The Observer also said: "This year is the 50th anniversary of the Universal Declaration of Human Rights....On torture, on the death penalty, on the worst aspects of the arms trade and on the growing support for a war-crimes court, Britain is establishing an honorable record. All in all, (Pinochet's arrest) is a very good way to celebrate the Declaration's anniversary."
NEW YORK TIMES: Pinochet's arrest shows the growing significance of international human-rights law
In a legal analysis for the New York Times today, Robert Pear emphasizes that Pinochet's arrest "shows the growing significance of international human-rights law, suggesting that officials accused of atrocities have fewer places to hide these days, even if they are carrying diplomatic passports..."
The commentary continues: "A growing body of international law has in the last 10 years made it somewhat easier to reach across borders and apprehend suspects accused of torture, genocide and other 'crimes against humanity.'"
Pear goes on: "The (Pinochet) case raises many complex legal questions. For example, does Pinochet have any immunity because of his status as a former head of state or because of his current status as a 'senator for life' in Chile? Chile granted him amnesty, but are other countries required to honor that amnesty? Could Spain try Pinochet for his actions in Chile? "

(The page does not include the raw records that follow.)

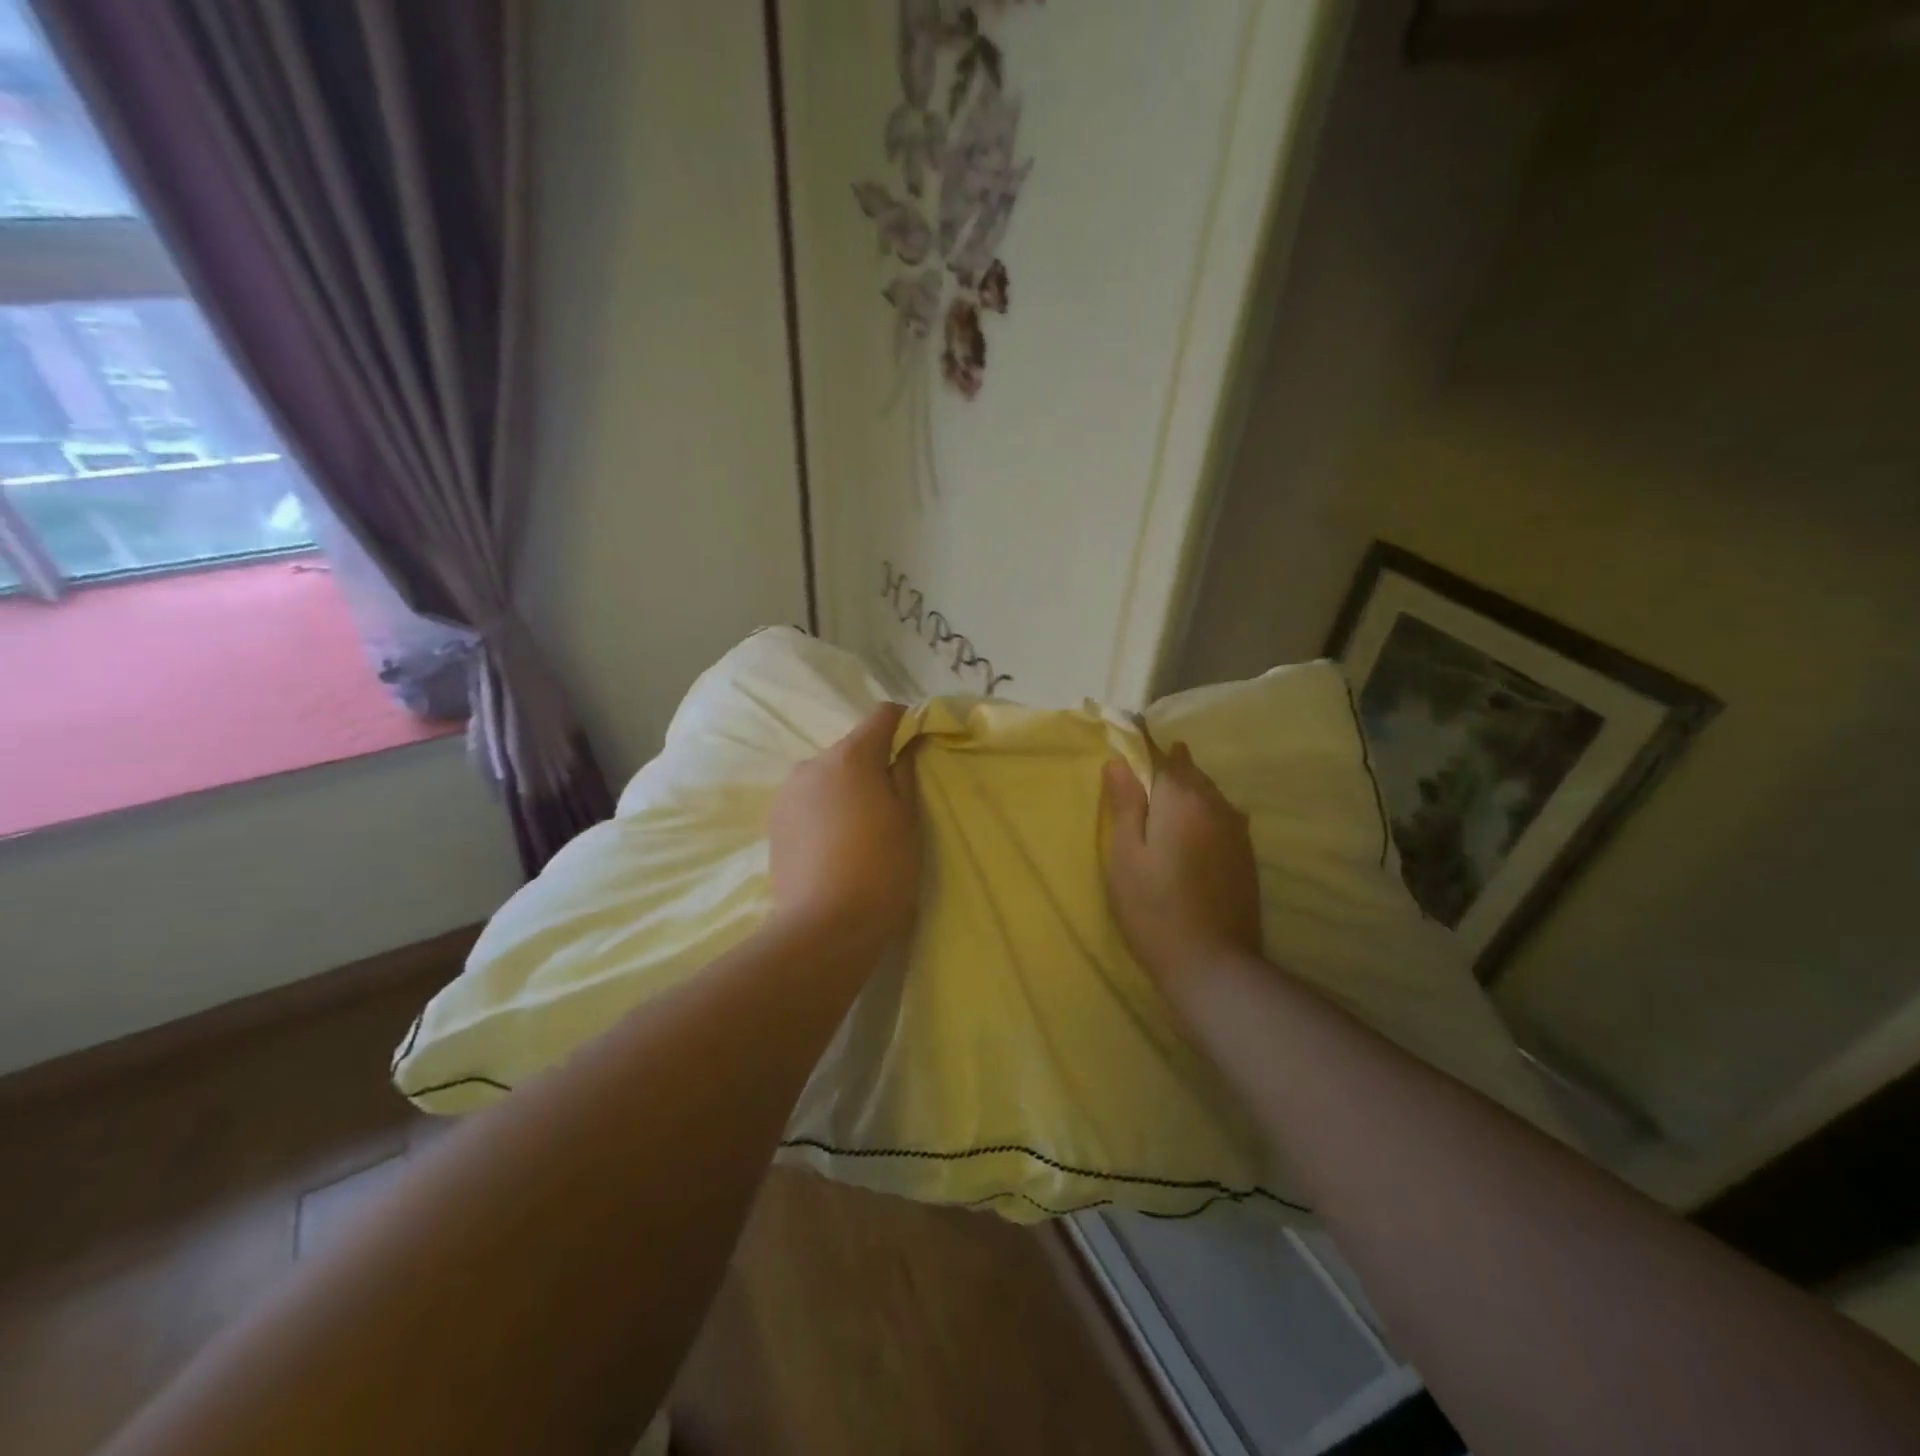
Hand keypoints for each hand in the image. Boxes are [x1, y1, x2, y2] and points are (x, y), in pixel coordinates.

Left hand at [768, 703, 922, 951]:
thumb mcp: (909, 820)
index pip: (882, 715)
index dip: (904, 724)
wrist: (823, 928)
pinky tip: (835, 847)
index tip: (917, 747)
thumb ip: (906, 772)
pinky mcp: (774, 823)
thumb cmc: (882, 869)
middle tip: (891, 803)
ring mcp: (788, 793)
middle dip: (873, 764)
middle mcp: (813, 763)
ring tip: (860, 831)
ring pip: (827, 776)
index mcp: (851, 756)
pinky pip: (809, 802)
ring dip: (846, 789)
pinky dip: (825, 810)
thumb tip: (906, 745)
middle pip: (852, 748)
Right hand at [1102, 729, 1262, 985]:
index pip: (1157, 753)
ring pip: (1209, 791)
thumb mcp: (1124, 855)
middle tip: (1145, 758)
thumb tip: (1119, 761)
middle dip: (1167, 760)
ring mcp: (1236, 829)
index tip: (1126, 724)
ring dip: (1188, 783)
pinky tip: (1198, 820)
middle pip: (1188, 769)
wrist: (1213, 963)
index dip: (1140, 739)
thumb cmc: (1153, 907)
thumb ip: (1124, 804)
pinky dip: (1205, 807)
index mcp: (1180, 798)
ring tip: (1170, 781)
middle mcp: (1214, 804)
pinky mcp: (1246, 854)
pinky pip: (1223, 814)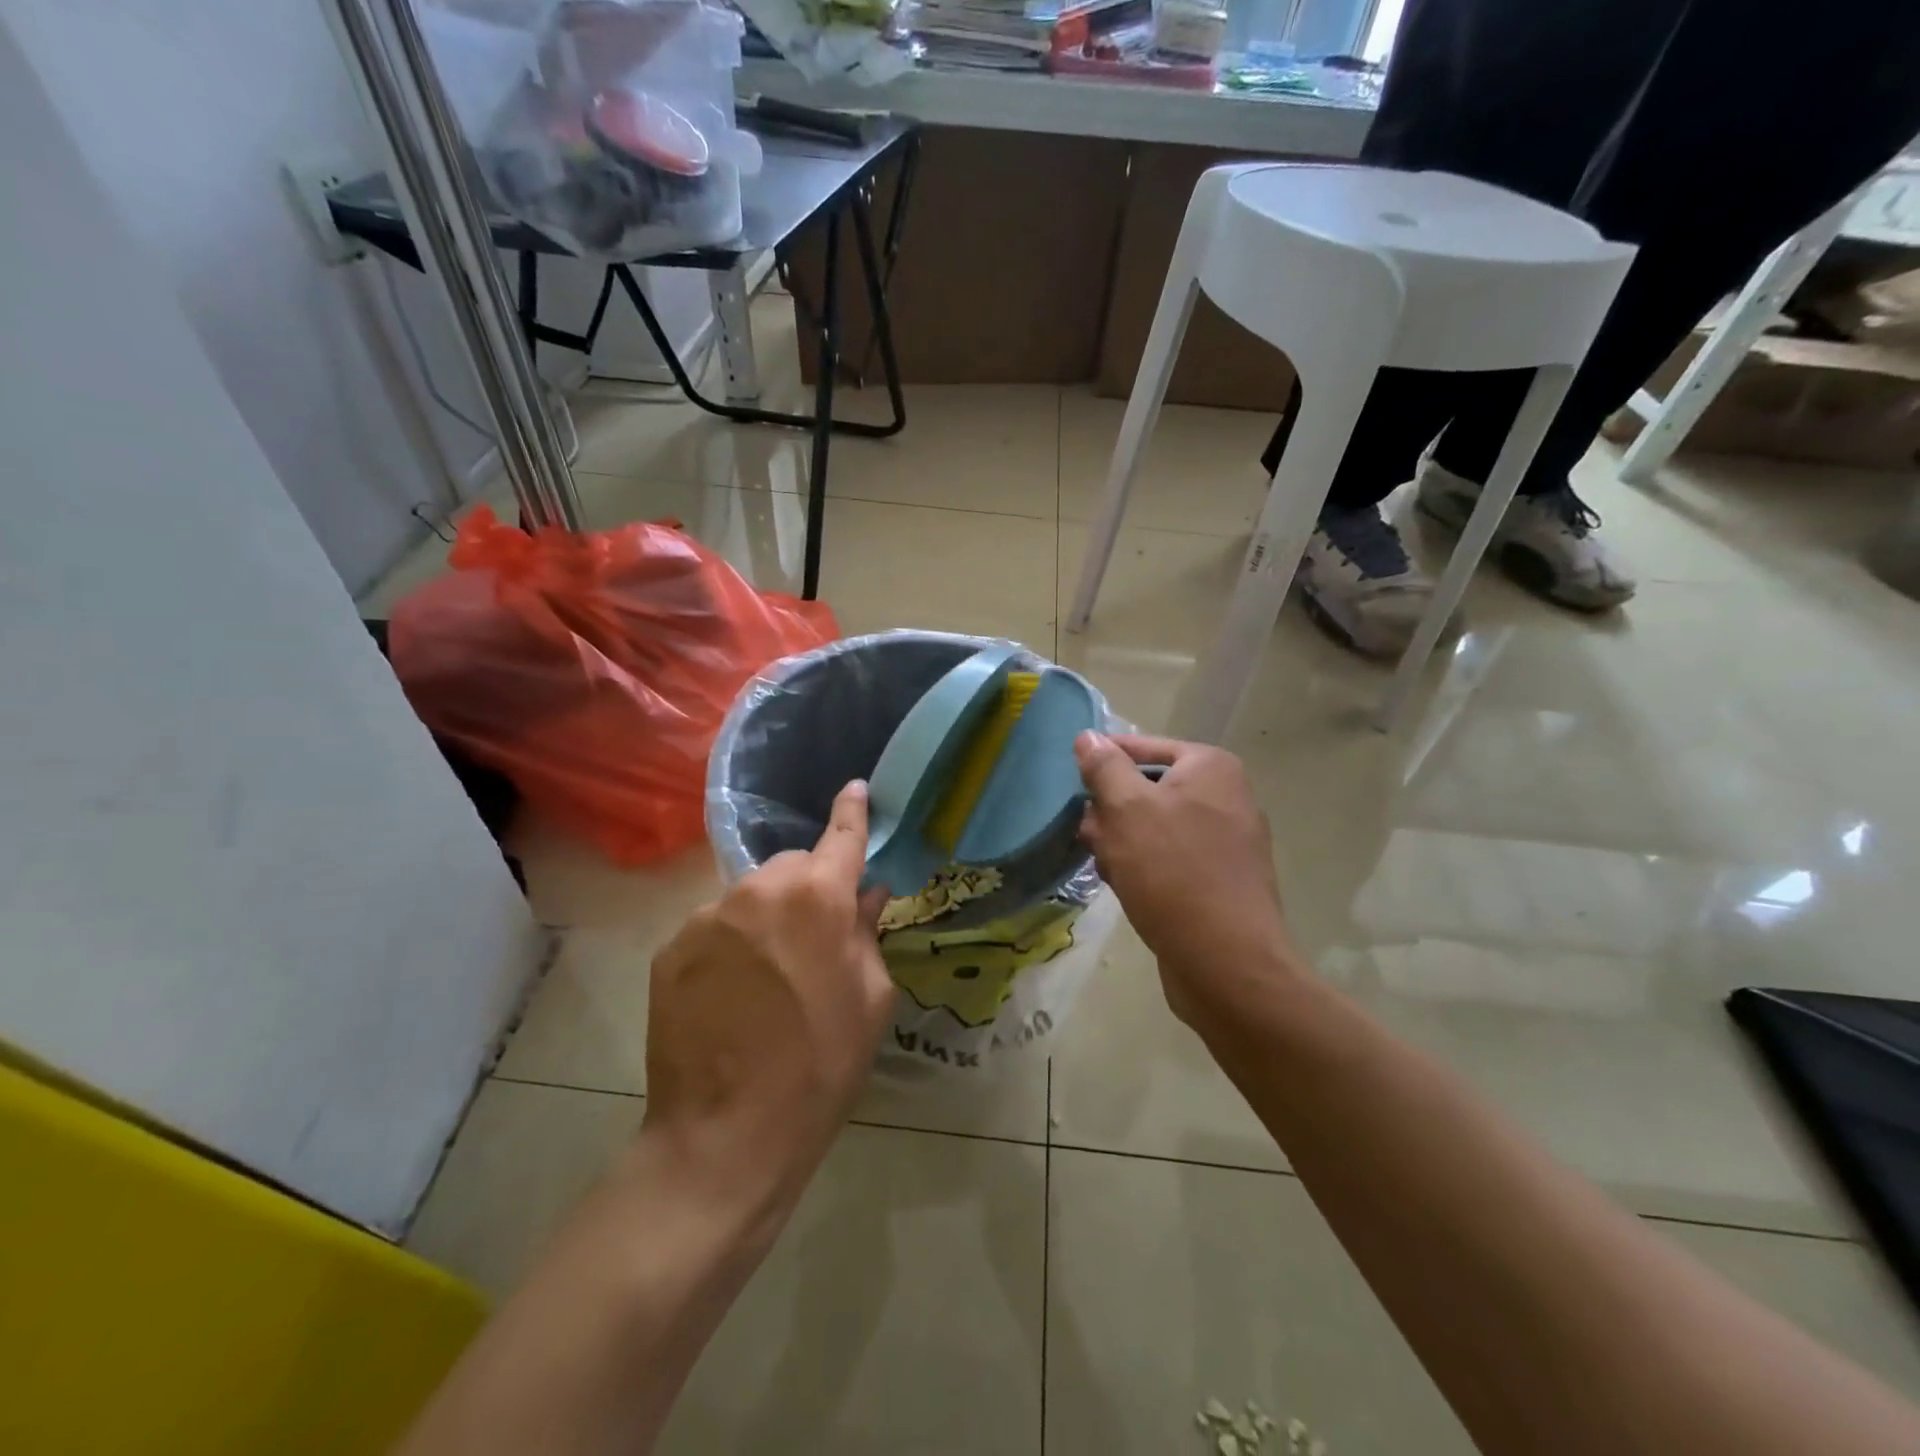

Pear also points out that "Spain's contention that it has the authority to interrogate and try Pinochet is similar to the United States' argument that it can try hijackers and terrorists for crimes committed against American citizens abroad."
LIBERATION: Too many state criminals have escaped justice
Two French-language newspapers also comment on Pinochet's arrest today. In a signed editorial in the left-of-center French daily Liberation, foreign editor Jacques Almaric writes: "Too many state crimes have escaped or will escape trial for us not to express satisfaction at (Pinochet's arrest). That a dictator covered in blood and still claiming today that his crimes were necessary is now a prisoner in London is only just...."
Almaric's editorial continues: "That said, let's not dream or take our wishes for reality: The dictator will not appear before a Spanish court in the near future...There will be a lengthy political and judicial marathon (in Spain) with the last word on the case coming from the country's interior minister."
The editorial also warns against a Spanish court seeking to try Pinochet for genocide. "Whatever disgust he inspires in us," Almaric says, "Pinochet cannot seriously be accused of genocide. And it's likely," he concludes, "that the Chilean authorities, who will now have to deal with serious internal turbulence, will hardly be cooperative in helping to establish Pinochet's judicial responsibility."
TRIBUNE DE GENEVE: Pinochet was cut from the Franco model
In Switzerland's Tribune de Geneve, a signed editorial by Antoine Maurice is titled "History Catches Up with Chile." He writes: "The arrest of Augusto Pinochet in London reminds us of another time... when dictators blossomed and despots --from Pinochet to Jaruzelski, passing through Argentina's Videla, Haiti's Baby Doc and Bulgaria's Zhivkov-- wore black sunglasses (as their distinguishing marks)."
Maurice continues: "Pinochet was cut from the Franco model, that of dictators who peacefully leave the scene and allow others to take over. How extraordinary it is that the demand for his arrest came from Spain, a European country that has deliberately ignored its past in the name of the future and of national reconciliation."
He concludes: "In Chile, as in Spain, the transition (from dictatorship to democracy) was one of forgetting and of amnesty....Now, at the end of the millennium, history is catching up with such nations...and demanding its due."